» **Records**
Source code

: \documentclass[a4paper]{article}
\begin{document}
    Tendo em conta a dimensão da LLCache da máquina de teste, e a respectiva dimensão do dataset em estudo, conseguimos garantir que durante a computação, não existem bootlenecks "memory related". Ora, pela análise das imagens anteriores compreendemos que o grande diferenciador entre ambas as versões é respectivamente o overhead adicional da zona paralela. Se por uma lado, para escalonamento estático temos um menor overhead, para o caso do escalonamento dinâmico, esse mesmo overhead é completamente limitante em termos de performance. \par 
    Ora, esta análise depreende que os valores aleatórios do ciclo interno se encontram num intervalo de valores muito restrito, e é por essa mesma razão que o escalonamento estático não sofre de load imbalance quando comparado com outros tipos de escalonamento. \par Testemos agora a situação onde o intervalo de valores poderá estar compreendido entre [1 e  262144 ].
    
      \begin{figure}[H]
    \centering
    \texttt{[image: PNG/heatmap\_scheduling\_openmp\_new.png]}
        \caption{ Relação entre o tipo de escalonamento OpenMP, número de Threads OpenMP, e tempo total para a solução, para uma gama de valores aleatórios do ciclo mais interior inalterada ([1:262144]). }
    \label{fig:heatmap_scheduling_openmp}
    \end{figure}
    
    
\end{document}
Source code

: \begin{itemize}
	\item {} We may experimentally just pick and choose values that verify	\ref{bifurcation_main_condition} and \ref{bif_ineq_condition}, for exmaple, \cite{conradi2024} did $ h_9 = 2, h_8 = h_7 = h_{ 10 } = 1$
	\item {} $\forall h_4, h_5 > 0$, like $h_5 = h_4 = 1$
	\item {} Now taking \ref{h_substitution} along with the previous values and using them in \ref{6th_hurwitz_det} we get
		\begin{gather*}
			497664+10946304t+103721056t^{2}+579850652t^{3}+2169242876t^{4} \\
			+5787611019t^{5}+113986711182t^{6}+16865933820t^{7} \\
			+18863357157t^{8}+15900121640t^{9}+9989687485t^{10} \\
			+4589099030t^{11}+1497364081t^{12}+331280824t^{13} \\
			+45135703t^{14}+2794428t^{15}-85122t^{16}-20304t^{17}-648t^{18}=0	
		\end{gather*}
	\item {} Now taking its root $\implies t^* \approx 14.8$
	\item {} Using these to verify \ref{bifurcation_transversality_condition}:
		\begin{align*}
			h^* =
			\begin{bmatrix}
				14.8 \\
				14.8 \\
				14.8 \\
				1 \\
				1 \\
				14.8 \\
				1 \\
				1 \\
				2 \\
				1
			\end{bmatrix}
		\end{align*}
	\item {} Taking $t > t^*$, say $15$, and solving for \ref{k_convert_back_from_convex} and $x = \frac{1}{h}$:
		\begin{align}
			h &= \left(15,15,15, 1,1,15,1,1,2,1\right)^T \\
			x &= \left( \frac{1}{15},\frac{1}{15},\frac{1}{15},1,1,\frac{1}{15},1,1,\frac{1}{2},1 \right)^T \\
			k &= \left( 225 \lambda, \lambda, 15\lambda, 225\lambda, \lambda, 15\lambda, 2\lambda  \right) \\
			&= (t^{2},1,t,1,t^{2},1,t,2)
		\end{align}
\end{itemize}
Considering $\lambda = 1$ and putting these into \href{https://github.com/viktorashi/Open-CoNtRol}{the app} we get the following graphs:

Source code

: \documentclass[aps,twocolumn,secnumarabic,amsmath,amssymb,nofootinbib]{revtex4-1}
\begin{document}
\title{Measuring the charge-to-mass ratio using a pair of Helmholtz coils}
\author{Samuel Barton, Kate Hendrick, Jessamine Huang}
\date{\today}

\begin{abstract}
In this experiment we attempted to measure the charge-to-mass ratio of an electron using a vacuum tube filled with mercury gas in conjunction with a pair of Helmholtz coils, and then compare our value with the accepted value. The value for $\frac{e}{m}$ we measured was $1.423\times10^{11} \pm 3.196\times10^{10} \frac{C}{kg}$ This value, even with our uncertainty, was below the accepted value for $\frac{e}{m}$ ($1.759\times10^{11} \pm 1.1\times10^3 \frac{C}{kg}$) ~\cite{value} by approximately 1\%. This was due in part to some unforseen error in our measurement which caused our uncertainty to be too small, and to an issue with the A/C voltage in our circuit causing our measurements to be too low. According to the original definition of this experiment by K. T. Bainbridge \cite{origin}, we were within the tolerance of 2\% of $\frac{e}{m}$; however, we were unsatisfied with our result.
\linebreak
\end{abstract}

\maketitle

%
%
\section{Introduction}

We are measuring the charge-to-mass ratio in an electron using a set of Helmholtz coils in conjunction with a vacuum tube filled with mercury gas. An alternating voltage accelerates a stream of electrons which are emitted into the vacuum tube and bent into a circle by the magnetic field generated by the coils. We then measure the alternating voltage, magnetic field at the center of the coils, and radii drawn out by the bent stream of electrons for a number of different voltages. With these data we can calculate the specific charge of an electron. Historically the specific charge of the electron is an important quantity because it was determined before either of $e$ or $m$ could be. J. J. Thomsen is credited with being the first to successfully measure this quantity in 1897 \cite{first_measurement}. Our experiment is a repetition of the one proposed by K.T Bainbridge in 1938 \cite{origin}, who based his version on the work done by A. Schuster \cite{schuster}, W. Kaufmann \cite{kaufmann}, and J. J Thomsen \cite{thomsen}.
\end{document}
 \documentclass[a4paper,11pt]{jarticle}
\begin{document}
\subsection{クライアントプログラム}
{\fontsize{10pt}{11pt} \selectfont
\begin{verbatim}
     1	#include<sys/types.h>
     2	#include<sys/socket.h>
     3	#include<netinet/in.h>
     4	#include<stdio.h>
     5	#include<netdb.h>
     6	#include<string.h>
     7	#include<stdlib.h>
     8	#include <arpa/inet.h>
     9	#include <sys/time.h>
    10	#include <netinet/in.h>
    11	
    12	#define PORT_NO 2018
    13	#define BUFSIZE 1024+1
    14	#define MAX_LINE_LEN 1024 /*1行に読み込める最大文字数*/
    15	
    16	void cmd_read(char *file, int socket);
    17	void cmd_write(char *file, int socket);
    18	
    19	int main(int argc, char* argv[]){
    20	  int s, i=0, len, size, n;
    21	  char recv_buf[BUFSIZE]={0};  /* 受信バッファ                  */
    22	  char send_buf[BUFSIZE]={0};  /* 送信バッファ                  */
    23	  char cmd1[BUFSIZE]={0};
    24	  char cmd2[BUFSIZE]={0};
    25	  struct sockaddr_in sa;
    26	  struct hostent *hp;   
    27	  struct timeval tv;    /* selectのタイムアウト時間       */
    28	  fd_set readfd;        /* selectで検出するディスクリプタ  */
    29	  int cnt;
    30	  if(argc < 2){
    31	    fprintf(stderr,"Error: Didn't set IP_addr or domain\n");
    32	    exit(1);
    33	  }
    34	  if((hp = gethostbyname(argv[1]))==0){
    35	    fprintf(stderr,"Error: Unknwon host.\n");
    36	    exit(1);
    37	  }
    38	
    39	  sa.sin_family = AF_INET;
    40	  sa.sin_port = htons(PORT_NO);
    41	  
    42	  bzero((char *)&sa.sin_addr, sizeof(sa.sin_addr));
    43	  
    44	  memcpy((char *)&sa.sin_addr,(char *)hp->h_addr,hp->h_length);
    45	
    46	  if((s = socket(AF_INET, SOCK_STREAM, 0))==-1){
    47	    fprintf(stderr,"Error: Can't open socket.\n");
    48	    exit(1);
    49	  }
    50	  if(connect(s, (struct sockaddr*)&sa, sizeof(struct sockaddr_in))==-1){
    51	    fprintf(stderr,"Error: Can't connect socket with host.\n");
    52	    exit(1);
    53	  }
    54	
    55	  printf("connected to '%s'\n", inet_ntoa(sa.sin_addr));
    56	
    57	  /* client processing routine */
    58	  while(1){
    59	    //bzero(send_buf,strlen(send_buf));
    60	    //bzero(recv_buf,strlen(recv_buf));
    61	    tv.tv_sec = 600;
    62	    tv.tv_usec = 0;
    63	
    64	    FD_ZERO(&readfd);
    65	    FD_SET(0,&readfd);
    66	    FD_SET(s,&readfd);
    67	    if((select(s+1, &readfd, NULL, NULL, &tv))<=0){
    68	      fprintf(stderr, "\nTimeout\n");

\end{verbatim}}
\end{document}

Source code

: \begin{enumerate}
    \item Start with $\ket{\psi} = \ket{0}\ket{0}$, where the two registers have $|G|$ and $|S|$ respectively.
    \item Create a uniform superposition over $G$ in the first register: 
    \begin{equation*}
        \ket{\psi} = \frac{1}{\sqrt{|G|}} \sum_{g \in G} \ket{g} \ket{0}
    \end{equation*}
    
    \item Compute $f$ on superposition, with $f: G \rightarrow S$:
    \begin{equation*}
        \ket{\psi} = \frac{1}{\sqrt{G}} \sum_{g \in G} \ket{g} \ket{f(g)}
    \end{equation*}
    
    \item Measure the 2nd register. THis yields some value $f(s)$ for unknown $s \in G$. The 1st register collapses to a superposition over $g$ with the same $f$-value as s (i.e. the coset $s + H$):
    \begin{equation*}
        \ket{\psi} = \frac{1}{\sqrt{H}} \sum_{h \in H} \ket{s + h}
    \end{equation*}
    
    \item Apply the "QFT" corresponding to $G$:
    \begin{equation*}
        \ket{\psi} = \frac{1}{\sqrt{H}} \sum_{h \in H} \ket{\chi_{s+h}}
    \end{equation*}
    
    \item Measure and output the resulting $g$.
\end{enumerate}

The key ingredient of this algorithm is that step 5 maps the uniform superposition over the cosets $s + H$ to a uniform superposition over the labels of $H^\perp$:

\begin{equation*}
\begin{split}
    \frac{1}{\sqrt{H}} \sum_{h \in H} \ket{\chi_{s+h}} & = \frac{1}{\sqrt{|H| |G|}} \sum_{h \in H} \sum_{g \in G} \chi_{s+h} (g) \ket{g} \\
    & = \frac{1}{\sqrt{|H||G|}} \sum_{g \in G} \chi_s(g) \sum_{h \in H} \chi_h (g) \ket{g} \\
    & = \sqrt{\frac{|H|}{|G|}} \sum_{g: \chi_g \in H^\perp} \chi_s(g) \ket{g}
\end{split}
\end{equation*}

» **The task**
All lines that hold the word "voltage" should be copied from the data.

» **Response area**
In this experiment we attempted to measure the charge-to-mass ratio of an electron using a vacuum tube filled with mercury gas in conjunction with a pair of Helmholtz coils, and then compare our value with the accepted value. The value for $\frac{e}{m}$ we measured was $1.423\times10^{11} \pm 3.196\times10^{10} \frac{C}{kg}$ This value, even with our uncertainty, was below the accepted value for $\frac{e}{m}$ ($1.759\times10^{11} \pm 1.1\times10^3 \frac{C}{kg}$) ~\cite{value} by approximately 1\%. This was due in part to some unforseen error in our measurement which caused our uncertainty to be too small, and to an issue with the A/C voltage in our circuit causing our measurements to be too low. According to the original definition of this experiment by K. T. Bainbridge \cite{origin}, we were within the tolerance of 2\% of $\frac{e}{m}$; however, we were unsatisfied with our result.
We are measuring the charge-to-mass ratio in an electron using a set of Helmholtz coils in conjunction with a vacuum tube filled with mercury gas. An alternating voltage accelerates a stream of electrons which are emitted into the vacuum tube and bent into a circle by the magnetic field generated by the coils. We then measure the alternating voltage, magnetic field at the center of the coils, and radii drawn out by the bent stream of electrons for a number of different voltages. With these data we can calculate the specific charge of an electron. Historically the specific charge of the electron is an important quantity because it was determined before either of $e$ or $m$ could be. J. J. Thomsen is credited with being the first to successfully measure this quantity in 1897 \cite{first_measurement}. Our experiment is a repetition of the one proposed by K.T Bainbridge in 1938 \cite{origin}, who based his version on the work done by A. Schuster \cite{schuster}, W. Kaufmann \cite{kaufmann}, and J. J Thomsen \cite{thomsen}.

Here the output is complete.